Nothing is needed except the lines below that run from the one with "occurs, before starting" through the one with "can be programmed", repeated exactly.

• Data for analysis
- - -
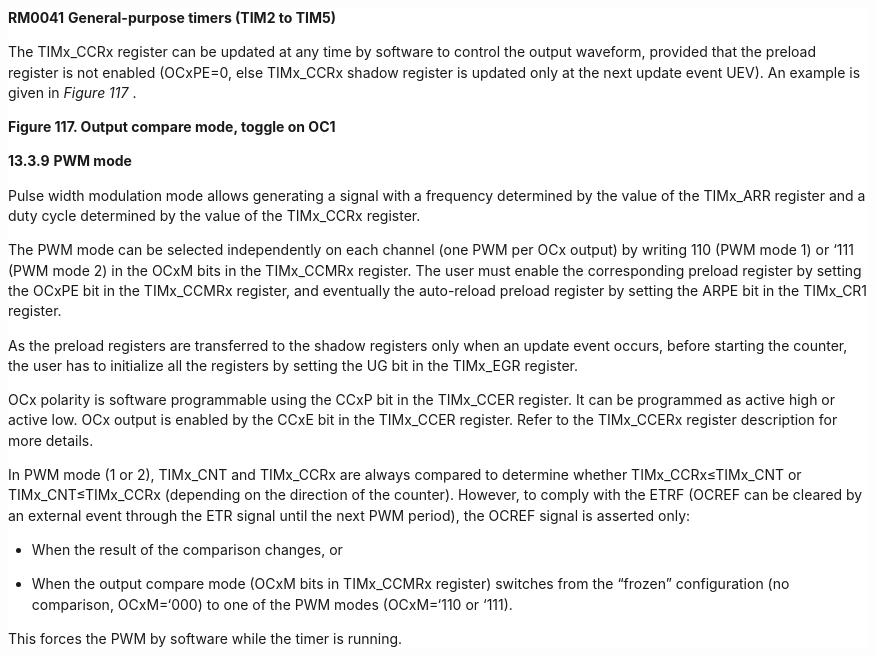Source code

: 
**RM0041** **General-purpose timers (TIM2 to TIM5)**


The TIMx_CCRx register can be updated at any time by software to control the output
waveform, provided that the preload register is not enabled (OCxPE=0, else TIMx_CCRx
shadow register is updated only at the next update event UEV). An example is given in
_Figure 117_ .


**Figure 117. Output compare mode, toggle on OC1**









**13.3.9** **PWM mode**









Pulse width modulation mode allows generating a signal with a frequency determined by the
value of the TIMx_ARR register and a duty cycle determined by the value of the
TIMx_CCRx register.


The PWM mode can be selected independently on each channel (one PWM per OCx
output) by writing 110 (PWM mode 1) or ‘111 (PWM mode 2) in the OCxM bits in the
TIMx_CCMRx register. The user must enable the corresponding preload register by setting
the OCxPE bit in the TIMx_CCMRx register, and eventually the auto-reload preload register
by setting the ARPE bit in the TIMx_CR1 register.


As the preload registers are transferred to the shadow registers only when an update event
occurs, before starting the counter, the user has to initialize all the registers by setting the
UG bit in the TIMx_EGR register.


OCx polarity is software programmable using the CCxP bit in the TIMx_CCER register. It
can be programmed as active high or active low. OCx output is enabled by the CCxE bit in
the TIMx_CCER register. Refer to the TIMx_CCERx register description for more details.


In PWM mode (1 or 2), TIMx_CNT and TIMx_CCRx are always compared to determine
whether TIMx_CCRx≤TIMx_CNT or TIMx_CNT≤TIMx_CCRx (depending on the direction of
the counter). However, to comply with the ETRF (OCREF can be cleared by an external
event through the ETR signal until the next PWM period), the OCREF signal is asserted
only:


- When the result of the comparison changes, or


- When the output compare mode (OCxM bits in TIMx_CCMRx register) switches from
the “frozen” configuration (no comparison, OCxM=‘000) to one of the PWM modes
(OCxM=‘110 or ‘111).


This forces the PWM by software while the timer is running.
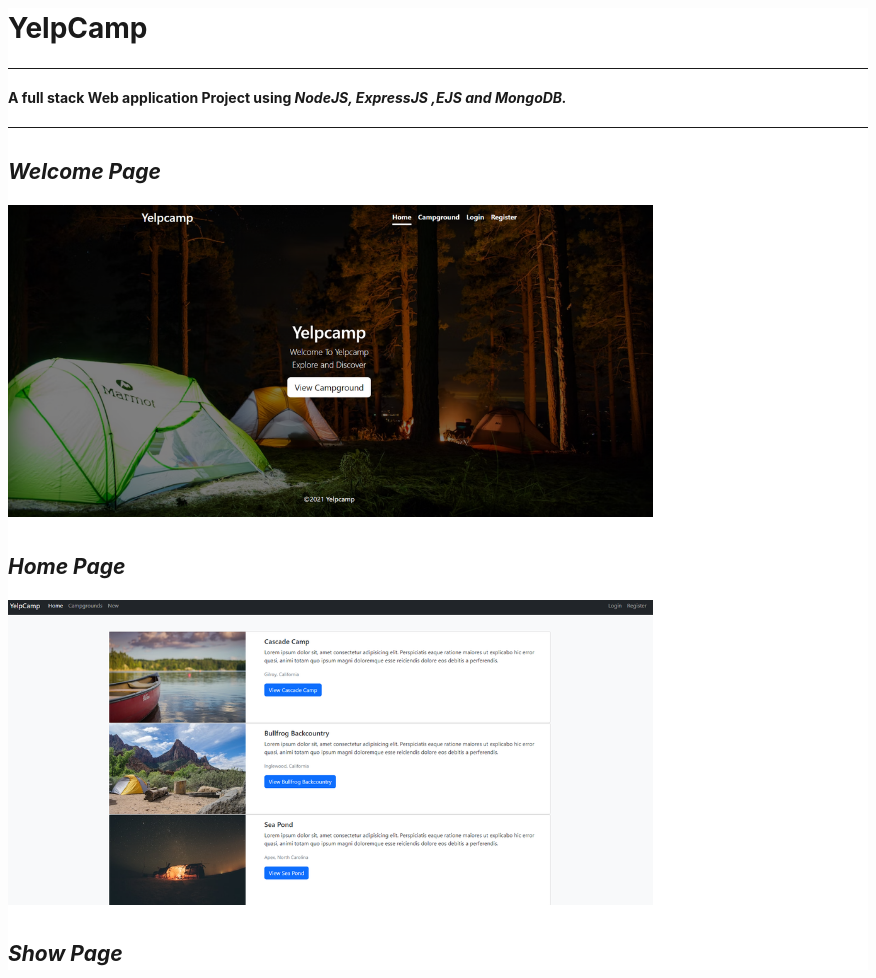 <h1>YelpCamp</h1>
<hr>
<h4>A full stack Web application Project using <em>NodeJS<em>, <em>ExpressJS<em> ,<em>EJS<em> and <em>MongoDB</em>. </h4> 
<hr>
<h2> Welcome Page </h2>
<img src="https://github.com/ashhh-01/YelpCamp/blob/main/Images/Home.png" width="75%">
<h2> Home Page</h2>
<img src="https://github.com/ashhh-01/YelpCamp/blob/main/Images/Index.png" width="75%">
<h2> Show Page</h2>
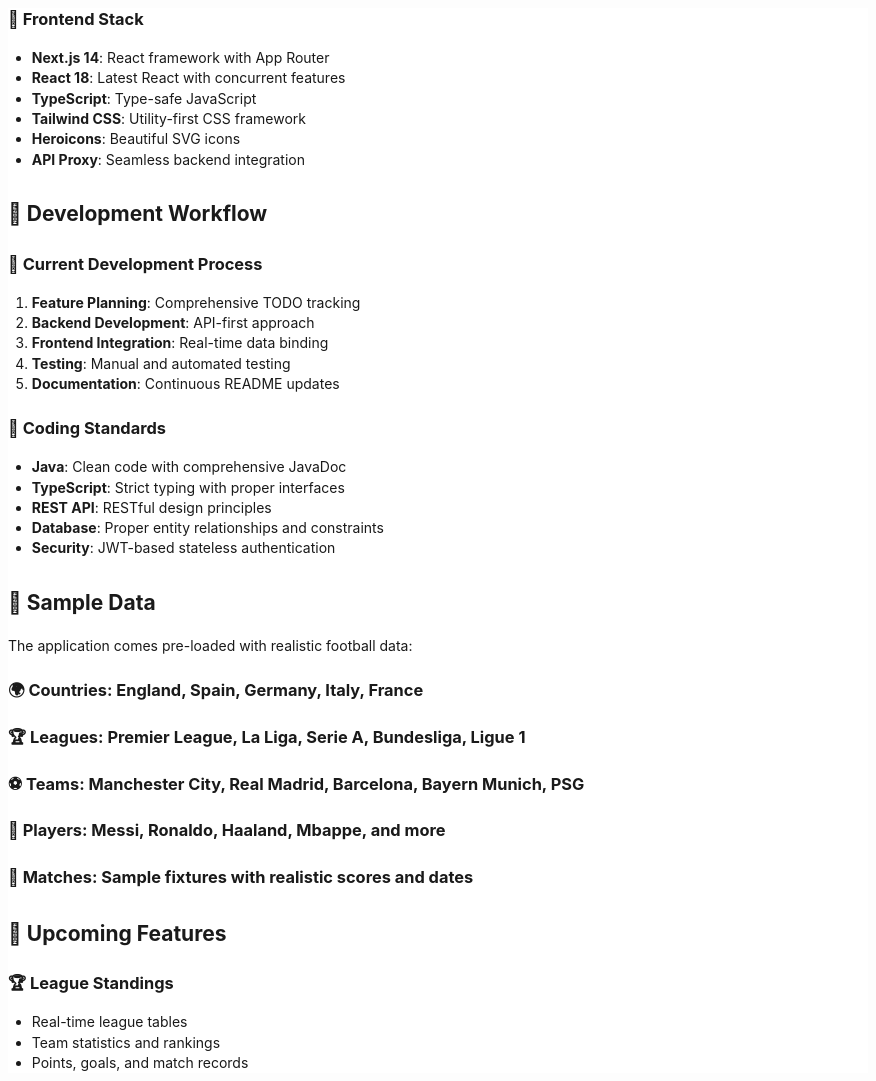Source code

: ### 🎨 **Frontend Stack**
- **Next.js 14**: React framework with App Router
- **React 18**: Latest React with concurrent features
- **TypeScript**: Type-safe JavaScript
- **Tailwind CSS**: Utility-first CSS framework
- **Heroicons**: Beautiful SVG icons
- **API Proxy**: Seamless backend integration

## 🚀 Development Workflow

### 🔄 **Current Development Process**
1. **Feature Planning**: Comprehensive TODO tracking
2. **Backend Development**: API-first approach
3. **Frontend Integration**: Real-time data binding
4. **Testing**: Manual and automated testing
5. **Documentation**: Continuous README updates

### 📝 **Coding Standards**
- **Java**: Clean code with comprehensive JavaDoc
- **TypeScript**: Strict typing with proper interfaces
- **REST API**: RESTful design principles
- **Database**: Proper entity relationships and constraints
- **Security**: JWT-based stateless authentication

## 🎯 **Sample Data**

The application comes pre-loaded with realistic football data:

### 🌍 **Countries**: England, Spain, Germany, Italy, France
### 🏆 **Leagues**: Premier League, La Liga, Serie A, Bundesliga, Ligue 1
### ⚽ **Teams**: Manchester City, Real Madrid, Barcelona, Bayern Munich, PSG
### 👤 **Players**: Messi, Ronaldo, Haaland, Mbappe, and more
### 🥅 **Matches**: Sample fixtures with realistic scores and dates

## 🔮 **Upcoming Features**

### 🏆 **League Standings**
- Real-time league tables
- Team statistics and rankings
- Points, goals, and match records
- - -
• Worked solution
occurs, before starting the counter, the user has to initialize all the registers by setting the
UG bit in the TIMx_EGR register.


OCx polarity is software programmable using the CCxP bit in the TIMx_CCER register. It
can be programmed as active high or active low. OCx output is enabled by the CCxE bit in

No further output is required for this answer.